Selumetinib is active in Ras pathway–mutated ALL cells in an orthotopic primagraft model. Graphs showing log of the percent circulating leukemic cells in mice implanted with RAS WT (A,C) or Ras pathway mutant patient blasts (B,D). Mice were treated with either CV or selumetinib twice daily (100 mg/kg for B and 25 mg/kg for D) and the percent of circulating blasts quantified by flow cytometry during and at the end of treatment. Photographs of spleens (E,F) and graphs of spleen weights (G,H) after 30 drug doses of selumetinib in WT primagrafts (E,G) and RAS mutant primagrafts are shown (F,H).

Figure 5

Selumetinib eradicates CNS leukemia in an orthotopic primagraft model. Photomicrographs of brain sections stained with hematoxylin and eosin from mice engrafted with Ras pathway mutant ALL cells (L779) after treatment with selumetinib or CV (×20 objective) (A).
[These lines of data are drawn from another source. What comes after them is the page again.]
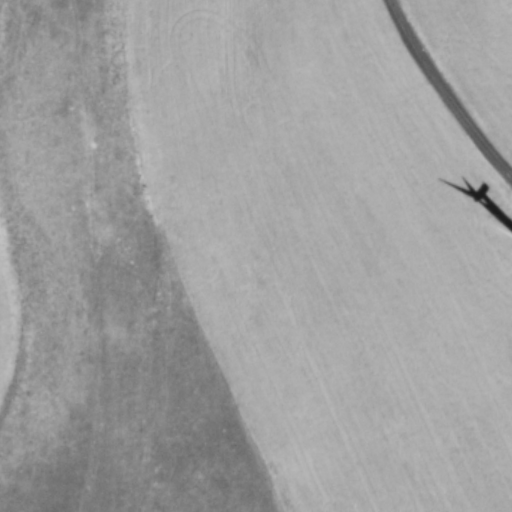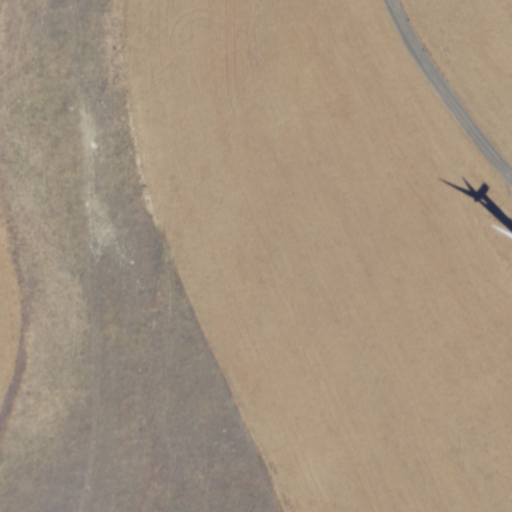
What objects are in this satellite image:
road: (448, 89)
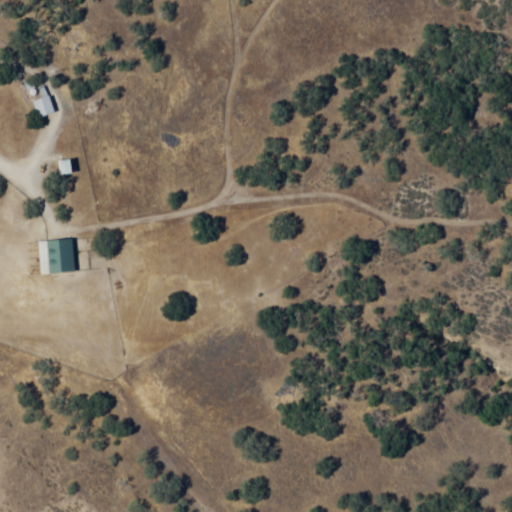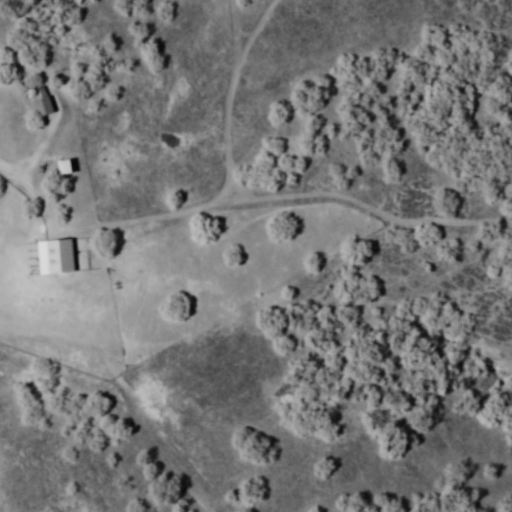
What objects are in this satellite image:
building: (42, 103)
building: (46, 109)
road: (197, 205)
building: (52, 257)
building: (59, 260)
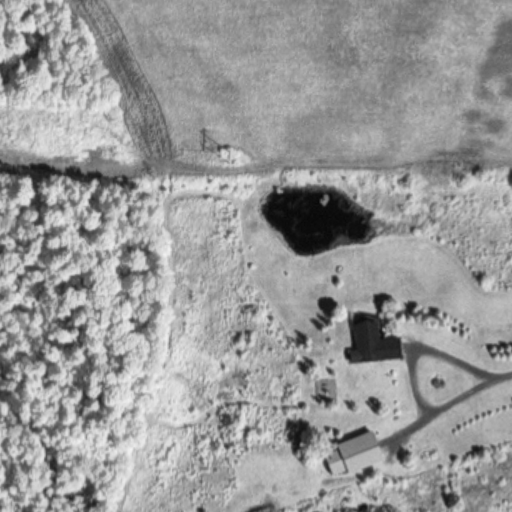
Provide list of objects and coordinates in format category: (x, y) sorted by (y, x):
power tower: (232, 159)
building: (372, 345)
building: (372, 346)
road: (425, 350)
road: (447, 407)
building: (353, 455)
building: (351, 456)
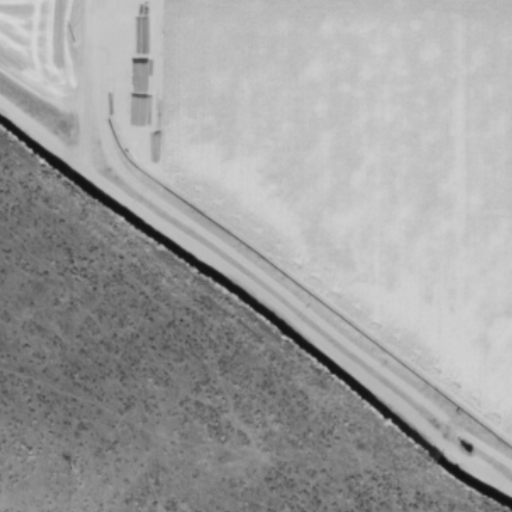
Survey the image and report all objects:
road: (94, 38)
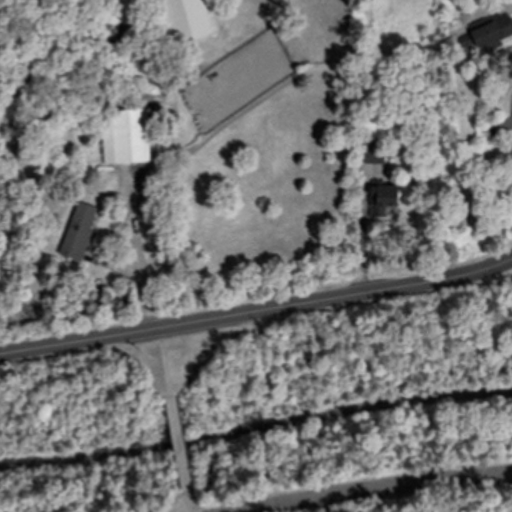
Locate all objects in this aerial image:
building: (185, 20)
building: (488, 33)
building: (126, 137)
building: (383, 200)
building: (79, 233)
road: (495, 270)
road: (495, 279)
road: (239, 317)
road: (170, 366)
road: (255, 429)
road: (185, 444)
road: (383, 488)
road: (190, 500)
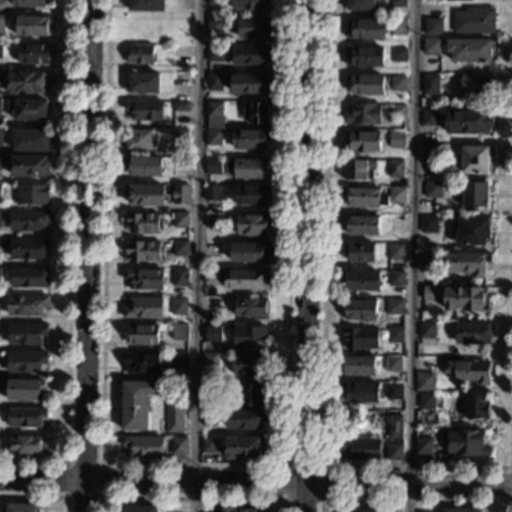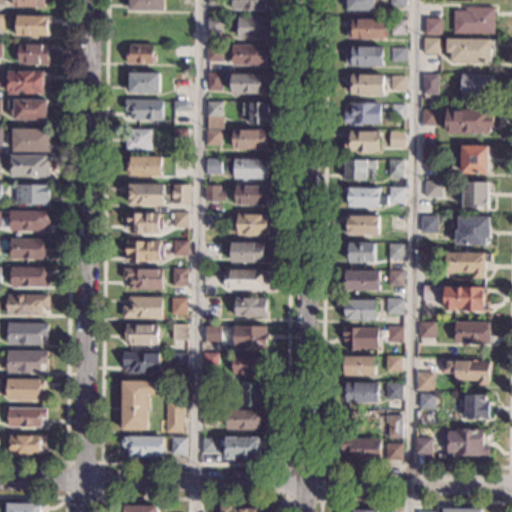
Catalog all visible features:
building: (214, 2)
building: (215, 2)
building: (29, 3)
building: (30, 3)
building: (397, 3)
building: (397, 3)
building: (248, 4)
building: (146, 5)
building: (146, 5)
building: (248, 5)
building: (360, 5)
building: (361, 5)
building: (474, 20)
building: (1, 21)
building: (474, 21)
building: (1, 23)
building: (215, 24)
building: (33, 25)
building: (215, 25)
building: (32, 26)
building: (398, 26)
building: (433, 26)
building: (254, 27)
building: (254, 27)
building: (398, 27)
building: (433, 27)
building: (367, 28)
building: (366, 29)
building: (431, 45)
building: (431, 46)
building: (0, 49)
building: (181, 49)
building: (469, 49)
building: (0, 50)
building: (469, 50)
building: (218, 52)
building: (34, 53)
building: (140, 53)
building: (215, 53)
building: (33, 54)
building: (139, 54)
building: (250, 54)
building: (398, 54)
building: (250, 55)
building: (398, 55)
building: (364, 56)
building: (364, 56)
building: (0, 76)
building: (0, 78)
building: (214, 80)
building: (27, 81)
building: (180, 81)
building: (214, 81)
building: (26, 82)
building: (144, 82)
building: (398, 82)
building: (398, 82)
building: (143, 83)
building: (248, 83)
building: (251, 83)
building: (366, 83)
building: (430, 83)
building: (365, 84)
building: (474, 84)
building: (430, 85)
building: (477, 85)
road: (145, 102)
building: (180, 105)
building: (180, 106)
building: (27, 109)
building: (29, 109)
building: (145, 109)
building: (214, 109)
building: (144, 110)
building: (398, 111)
building: (256, 112)
building: (256, 112)
building: (398, 112)
building: (363, 113)
building: (214, 114)
building: (363, 114)
building: (430, 116)
building: (429, 117)
building: (469, 120)
building: (468, 121)
building: (180, 133)
building: (1, 135)
building: (0, 136)
building: (213, 136)
building: (213, 137)
building: (138, 138)
building: (249, 138)
building: (31, 139)
building: (137, 139)
building: (396, 139)
building: (31, 140)
building: (249, 140)
building: (396, 140)
building: (362, 141)
building: (363, 141)
building: (426, 152)
building: (429, 154)
building: (473, 159)
building: (474, 159)
building: (0, 163)
building: (29, 165)
building: (30, 165)
building: (145, 165)
building: (213, 165)
building: (143, 166)
building: (213, 166)
building: (247, 167)
building: (395, 167)
building: (248, 168)
building: (359, 169)
building: (359, 169)
building: (395, 169)
building: (433, 188)
building: (433, 189)
building: (0, 192)
building: (214, 192)
building: (181, 193)
building: (32, 194)
building: (146, 194)
building: (214, 194)
building: (396, 194)
building: (474, 194)
building: (475, 194)
building: (33, 195)
building: (144, 195)
building: (181, 195)
building: (251, 195)
building: (251, 195)
building: (396, 195)
building: (365, 197)
building: (366, 197)
building: (180, 218)
building: (28, 220)
building: (29, 220)
building: (180, 220)
building: (212, 220)
building: (212, 220)
building: (142, 222)
building: (141, 223)
building: (252, 224)
building: (252, 224)
building: (361, 224)
building: (362, 224)
building: (428, 224)
building: (428, 224)
building: (471, 230)
building: (471, 230)
building: (28, 247)
building: (180, 247)
building: (28, 248)
building: (180, 248)
building: (143, 250)
building: (211, 250)
building: (143, 251)
building: (249, 251)
building: (361, 251)
building: (395, 251)
building: (395, 251)
building: (249, 252)
building: (359, 252)
road: (85, 256)
road: (197, 256)
road: (304, 256)
road: (410, 256)
building: (424, 257)
building: (428, 260)
building: (467, 263)
building: (467, 263)
road: (67, 264)
building: (29, 276)
building: (179, 276)
building: (29, 277)
building: (179, 277)
building: (211, 277)
building: (144, 278)
building: (395, 278)
building: (143, 279)
building: (245, 279)
building: (362, 279)
building: (395, 279)
building: (245, 280)
building: (360, 280)
road: (511, 288)
building: (432, 292)
building: (433, 293)
building: (465, 298)
building: (466, 299)
building: (26, 303)
building: (26, 305)
building: (178, 305)
building: (178, 306)
building: (250, 306)
building: (394, 306)
building: (143, 307)
building: (143, 307)
building: (211, 307)
building: (251, 307)
building: (394, 307)
building: (361, 309)
building: (361, 310)
road: (511, 317)
building: (426, 329)
building: (426, 331)
building: (26, 332)
building: (179, 332)
building: (472, 332)
building: (26, 333)
building: (209, 333)
building: (212, 333)
building: (394, 333)
building: (472, 333)
building: (142, 334)
building: (142, 335)
building: (394, 335)
building: (179, 336)
building: (250, 336)
building: (249, 337)
building: (360, 337)
building: (360, 338)
building: (209, 358)
building: (210, 358)
building: (179, 359)
building: (26, 360)
building: (178, 360)
building: (25, 361)
building: (142, 362)
building: (393, 362)
building: (141, 363)
building: (247, 364)
building: (393, 364)
building: (248, 365)
building: (359, 365)
building: (359, 366)
building: (466, 369)
building: (466, 371)
building: (425, 380)
building: (424, 381)
building: (209, 385)
building: (24, 389)
building: (25, 389)
building: (393, 390)
building: (360, 392)
building: (360, 392)
building: (393, 392)
building: (250, 394)
building: (252, 395)
building: (426, 400)
building: (426, 401)
building: (137, 402)
building: (136, 403)
building: (476, 405)
building: (477, 407)
building: (174, 415)
building: (26, 416)
building: (25, 417)
building: (174, 417)
building: (208, 418)
building: (244, 419)
building: (246, 419)
building: (391, 426)
building: (394, 426)
building: (467, 442)
building: (467, 443)
building: (26, 444)
building: (27, 445)
building: (143, 445)
building: (179, 445)
building: (209, 445)
building: (423, 445)
building: (178, 446)
building: (208, 446)
building: (243, 446)
building: (423, 446)
building: (143, 447)
building: (243, 448)
building: (361, 448)
building: (361, 449)
building: (393, 450)
building: (394, 452)
road: (255, 484)
road: (508, 485)
road: (39, 498)
road: (99, 498)
road: (190, 499)
road: (319, 501)
road: (507, 507)
building: (22, 508)
building: (139, 508)
building: (139, 509)
building: (237, 509)
building: (239, 509)
building: (462, 509)
building: (358, 510)
building: (460, 510)
building: (359, 511)
building: (406, 511)
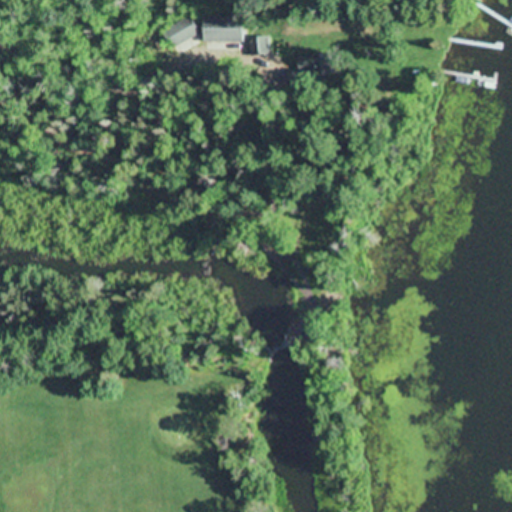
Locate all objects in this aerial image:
building: (227, 28)
building: (183, 32)
road: (194, 141)
park: (227, 207)
river: (164, 245)
dam: (284, 340)
river: (290, 426)
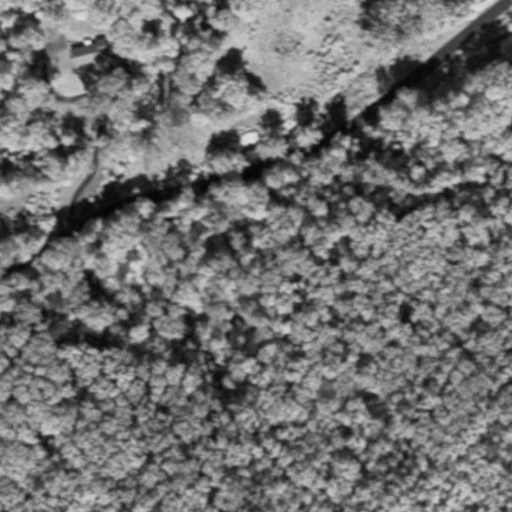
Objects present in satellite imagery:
building: (83, 55)
road: (94, 152)
road: (268, 164)
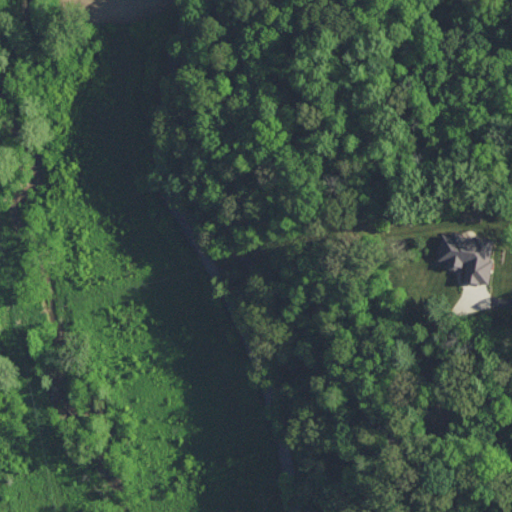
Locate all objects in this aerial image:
building: (467, 254)
road: (202, 260)
road: (356, 395)
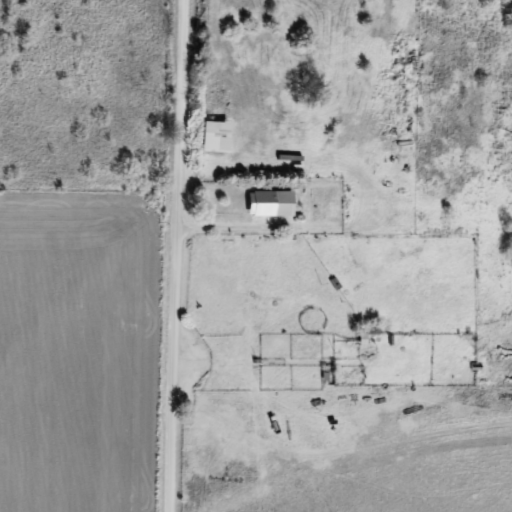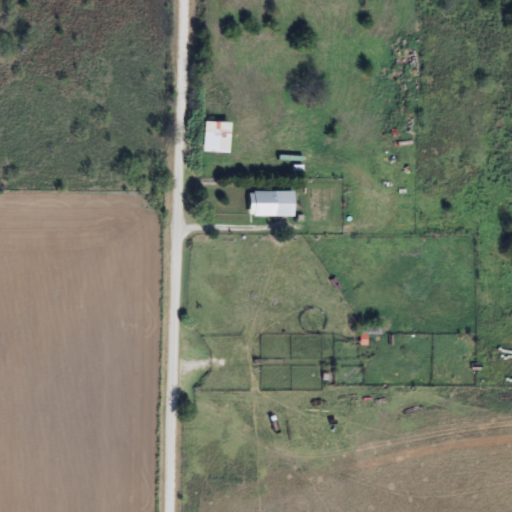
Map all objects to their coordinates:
building: (214, 137)
building: (269, 204)
road: (181, 256)
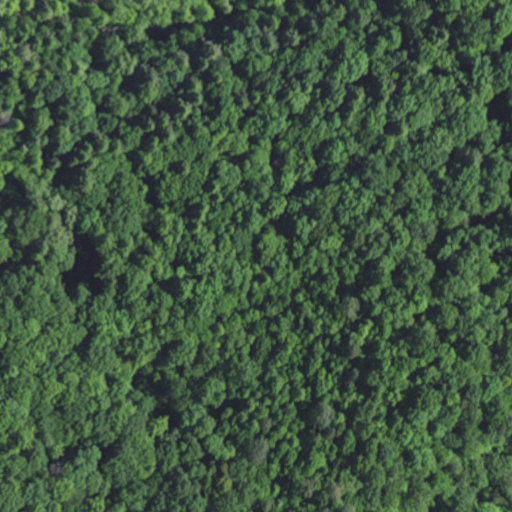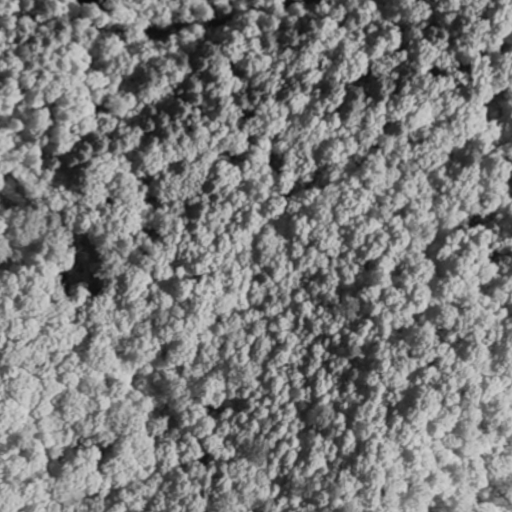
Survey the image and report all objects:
road: (256, 183)
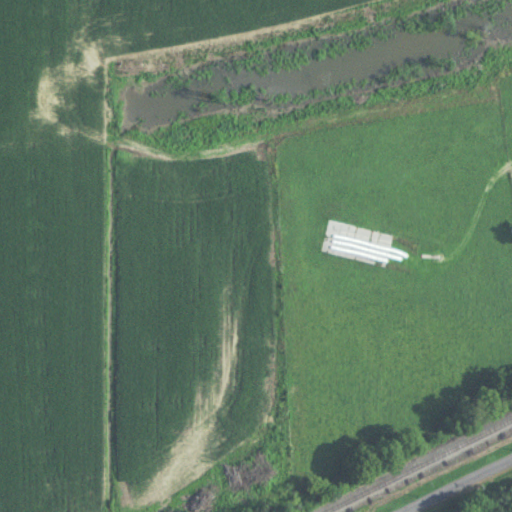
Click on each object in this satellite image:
railway: (413, 463)
railway: (427, 469)
road: (455, 484)
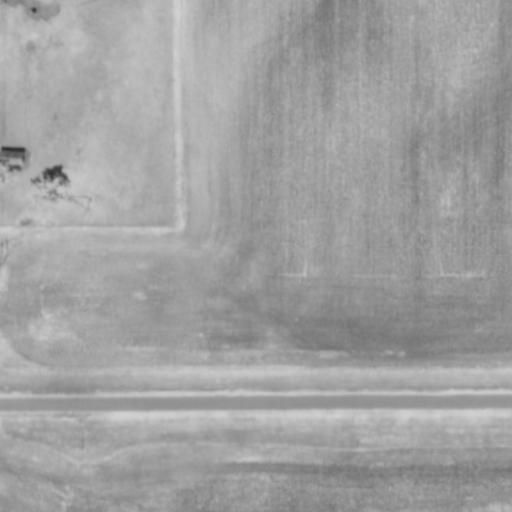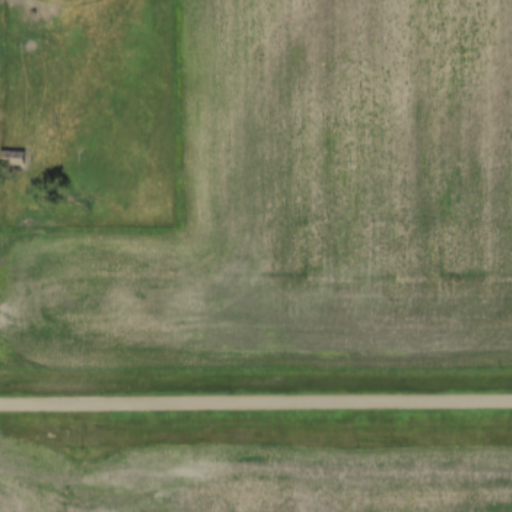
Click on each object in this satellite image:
road: (255, 405)
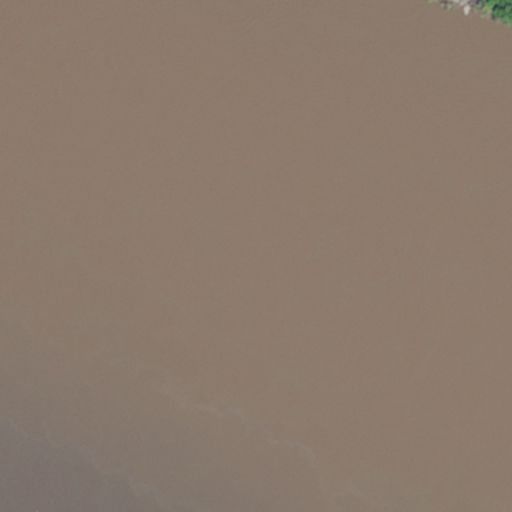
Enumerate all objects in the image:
river: (256, 338)
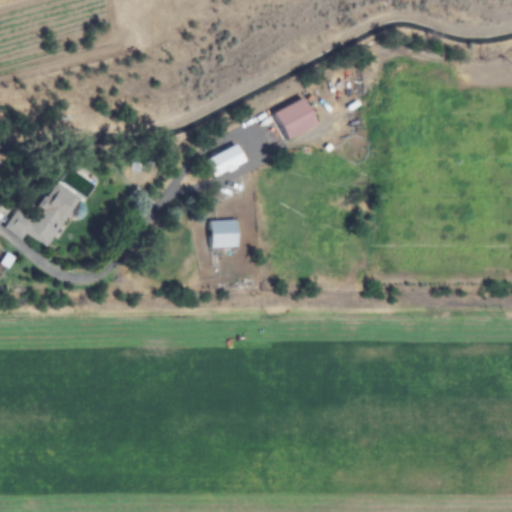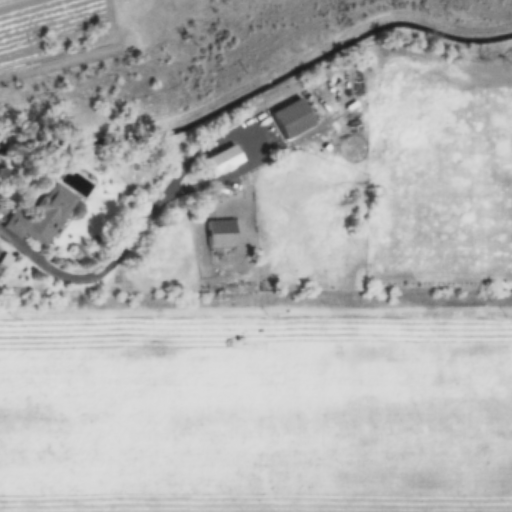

Photomicrograph of 1 section from CV-treated mouse after increased magnification (×40) (B). Dot plot of the depth of leukemic infiltrate into the leptomeninges in CV- vs selumetinib-treated mice (C).

Figure 6

Pharmacodynamic analyses after selumetinib dosing in vivo shows prolonged inhibition of p-ERK and induction of apoptosis. Western analyses of spleen cells from mice engrafted with Ras pathway mutant ALL cells after 72 hours of 100 mg/kg (A, L897, KRAS) or 25 mg/kg BID (B, L779, NRAS). Flow cytometric analyses of the spleen harvests from L897 primagrafts stained with antibodies to mouse CD45, human CD19, CD10, and CD34, along with annexin V. Dot plot showing CD10 and CD19 expression of cells gated as lymphoid by light scatter and then for mouse CD45 negativity (C). CD10+CD19+ cells are then gated and displayed as histograms showing annexin-V fluorescence (D).